Data Distribution Debugging in Machine Learning Pipelines
S Grafberger,
The VLDB Journal, 2022
Abstract
Machine learning (ML) is increasingly used to automate impactful decisions, and the risks arising from this widespread use are garnering attention from policy makers, scientists, and the media. ML applications are often brittle with respect to their input data, which leads to concerns about their correctness, reliability, and fairness. In this paper, we describe mlinspect, a library that helps diagnose and mitigate technical bias that may arise during preprocessing steps in an ML pipeline. We refer to these problems collectively as data distribution bugs. The key idea is to extract a directed acyclic graph representation of the dataflow from a preprocessing pipeline and to use this representation to automatically instrument the code with predefined inspections. These inspections are based on a lightweight annotation propagation approach to propagate metadata such as lineage information from operator to operator. In contrast to existing work, mlinspect operates on declarative abstractions of popular data science libraries like estimator/transformer pipelines and does not require manual code instrumentation. We discuss the design and implementation of the mlinspect library and give a comprehensive end-to-end example that illustrates its functionality.
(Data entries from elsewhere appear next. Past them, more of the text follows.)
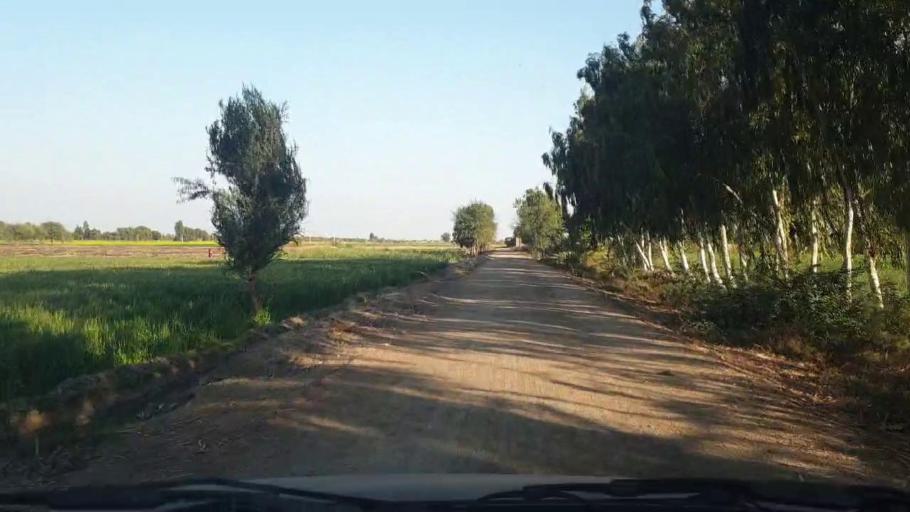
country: PK
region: Sindh
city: Samaro
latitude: 25.3395
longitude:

Proactively Screening Machine Learning Pipelines with ArgusEyes
S Schelter,
Companion of the 2023 International Conference on Management of Data (Demo), 2023
Abstract
Software systems that learn from data with machine learning (ML) are ubiquitous. ML pipelines in these applications often suffer from a variety of data-related issues, such as data leakage, label errors or fairness violations, which require reasoning about complex dependencies between their inputs and outputs. These issues are usually only detected in hindsight after deployment, after they caused harm in production. We demonstrate ArgusEyes, a system which enables data scientists to proactively screen their ML pipelines for data-related issues as part of continuous integration. ArgusEyes instruments, executes and screens ML pipelines for declaratively specified pipeline issues, and analyzes data artifacts and their provenance to catch potential problems early before deployment to production. We demonstrate our system for three scenarios: detecting mislabeled images in a computer vision pipeline, spotting data leakage in a price prediction pipeline, and addressing fairness violations in a credit scoring pipeline.